Костя посмотрел на Курта, продолжал:
— Какое там обратно, Курт! Нежданно-негаданно секач вырос прямо перед носом моего дружка да как чихнет. Тут, конечно, у моего дружка душа в пятки. Закрыл он от страха глаза — ни дыхнуть, ни охнуть: все, мол, хана, без прописки — на тот свет. Но тут он все же опомнился немного, нажал на крючок — ружье ахнуло прямо под ноги секачу.
— Ха-ха-ха, — захохотал Курт. — В самом деле стрелок дрековый.
— Курт смеется, а ведь я ни капельки не вру, честное слово охотника, — сделал серьезный вид Костя. — Значит, как ахнет под ноги секачу, но тот, дьявол, только презрительно фыркнул и пошел наутек. Вот тут-то и вступил в свои права я. Приподнялся на колено, прицелился, выстрелил. Попал. Кабан юлой завертелся на месте, оборотов десять дал — и опять наутек. Снова прицелился — бабах. Попал.
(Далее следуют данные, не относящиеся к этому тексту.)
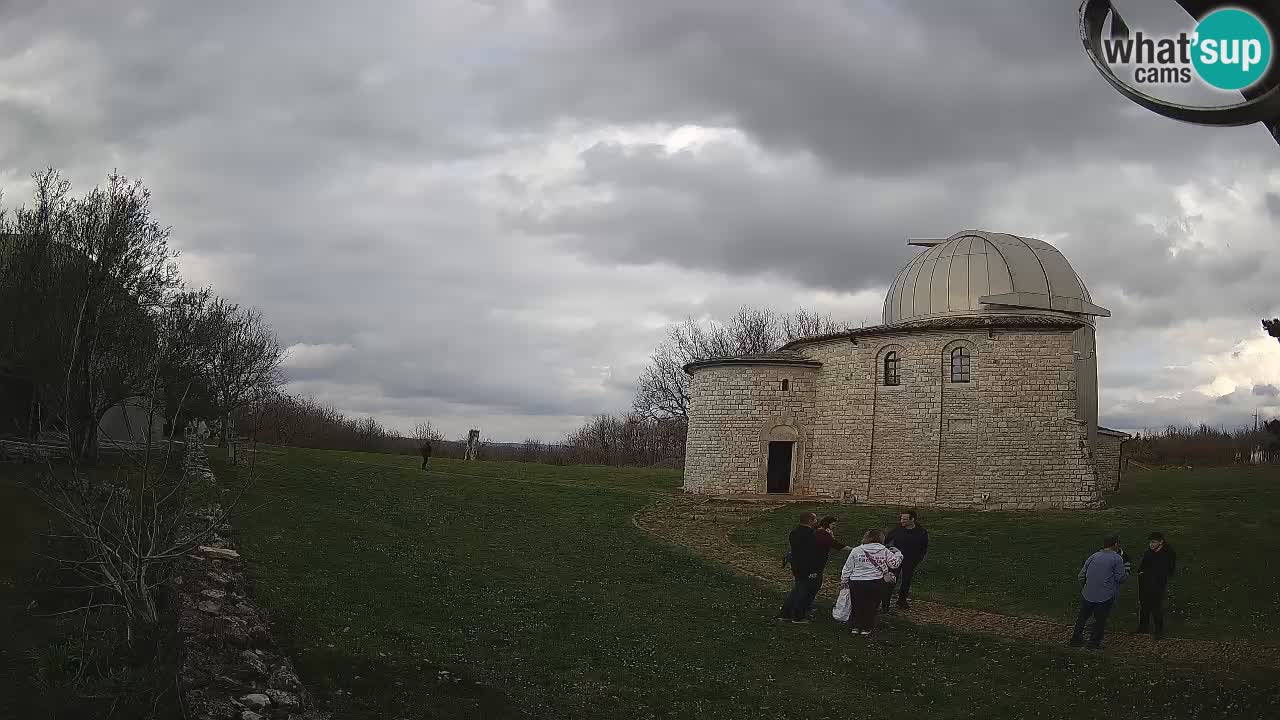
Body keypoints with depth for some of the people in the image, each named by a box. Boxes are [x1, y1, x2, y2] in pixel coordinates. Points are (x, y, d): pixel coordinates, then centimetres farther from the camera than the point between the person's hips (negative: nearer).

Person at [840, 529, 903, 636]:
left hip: (856, 583, 0)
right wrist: (898, 553, 20)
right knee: (871, 606, 14)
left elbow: (847, 568, 0)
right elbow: (895, 564, 2)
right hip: (876, 583, 0)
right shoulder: (884, 551, -5)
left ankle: (856, 627, 23)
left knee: (857, 605, 15)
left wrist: (844, 580, 14)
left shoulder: (856, 551, -4)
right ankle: (866, 628, 19)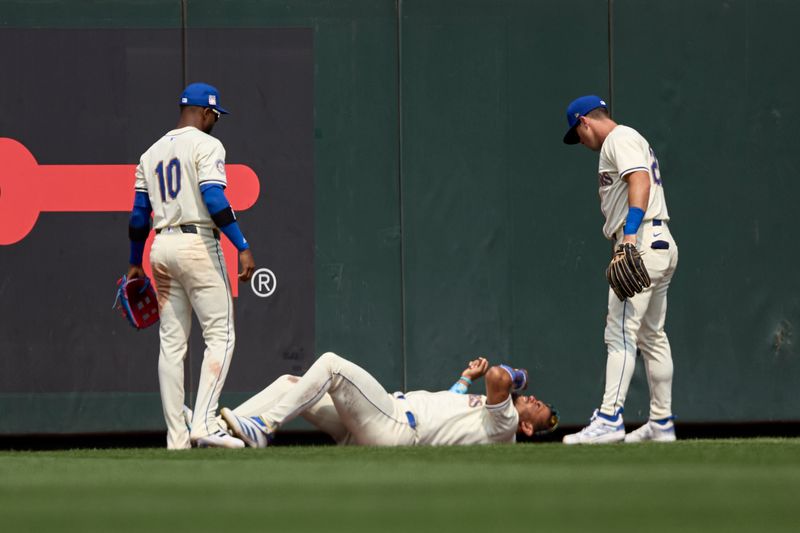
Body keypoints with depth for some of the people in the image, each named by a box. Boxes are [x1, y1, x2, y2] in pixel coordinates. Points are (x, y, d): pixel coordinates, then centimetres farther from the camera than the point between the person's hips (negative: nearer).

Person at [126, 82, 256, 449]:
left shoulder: (152, 153, 17)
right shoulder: (206, 145, -4)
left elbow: (139, 213, 16)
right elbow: (214, 199, -17)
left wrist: (135, 264, 23)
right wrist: (243, 247, -19)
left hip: (161, 247, 7)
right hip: (197, 244, -7)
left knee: (172, 343, 7)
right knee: (220, 336, -5)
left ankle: (176, 437, 4)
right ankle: (204, 423, -18)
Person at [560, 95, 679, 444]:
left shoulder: (619, 138, -5)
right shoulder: (635, 141, 26)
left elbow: (640, 182, -21)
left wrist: (630, 234, -33)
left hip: (641, 243, -11)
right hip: (662, 245, 11)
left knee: (620, 334, -15)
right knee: (652, 337, 13)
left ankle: (609, 419, -22)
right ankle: (661, 423, 16)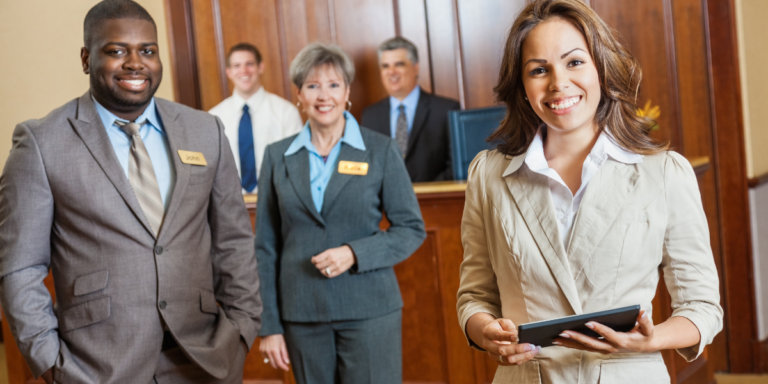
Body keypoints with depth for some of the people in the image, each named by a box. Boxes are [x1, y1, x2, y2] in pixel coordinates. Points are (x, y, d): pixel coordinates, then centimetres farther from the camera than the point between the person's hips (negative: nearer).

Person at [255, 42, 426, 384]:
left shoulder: (380, 150, 1)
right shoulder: (277, 156, 6)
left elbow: (412, 229, 2)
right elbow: (265, 246, 7)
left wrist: (354, 253, -14)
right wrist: (269, 325, 3)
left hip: (368, 312, -2)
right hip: (302, 315, 2)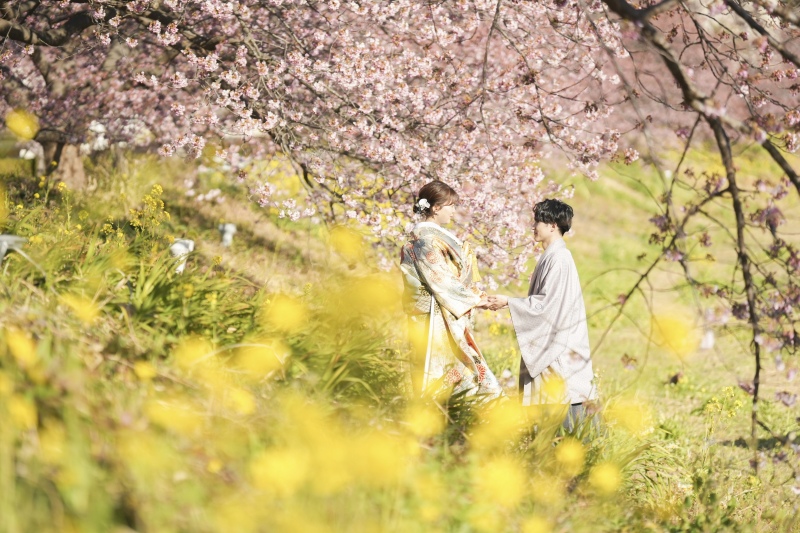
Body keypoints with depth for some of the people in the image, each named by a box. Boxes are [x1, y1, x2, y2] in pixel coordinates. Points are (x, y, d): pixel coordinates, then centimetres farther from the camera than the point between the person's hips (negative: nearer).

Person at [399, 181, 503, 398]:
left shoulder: (436, 235, 15)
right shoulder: (426, 239, -14)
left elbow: (453, 275, 16)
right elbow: (441, 280, -16)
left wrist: (476, 294, 5)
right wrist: (473, 299, -9)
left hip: (448, 315, 9)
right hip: (434, 316, -9)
Опять, стерва, завертелся юлой и скачками пошел по полю. Вдогонку выпалил еще два раза — хоть бы что. Побежал я за секачом. Тяжело. Ноги вязнут в пашне. Сбросить сапоги? Холодно. Вот как был, так и бегу за ним. Смотрю, в стороне два камрада работают, земляки ваши. Увидали кабана — тоже за ним. Один камрад с железной лопатой. Наперерез так и бегут. «Ну, — думаю, — зря они это делают. Сомнет он их. Ведь озверел секач-то». И гляжу, кабан с ходу налетел на одного камрада, подмял его под себя и начал своими клычищами, как мячик, подбрасывать. Раз подбросил, другой, третий. Подбежал второй камрад — и лопатой, лопатой, зверюгу, по башке. Да острием, да острием. Очумел, видать, секач, повертел своей мордой, злобно рявкнул и побрел к лесу. Тут-то я его и настиг. Выстрелил. Кабан упал, дернулся несколько раз — и на жаркое.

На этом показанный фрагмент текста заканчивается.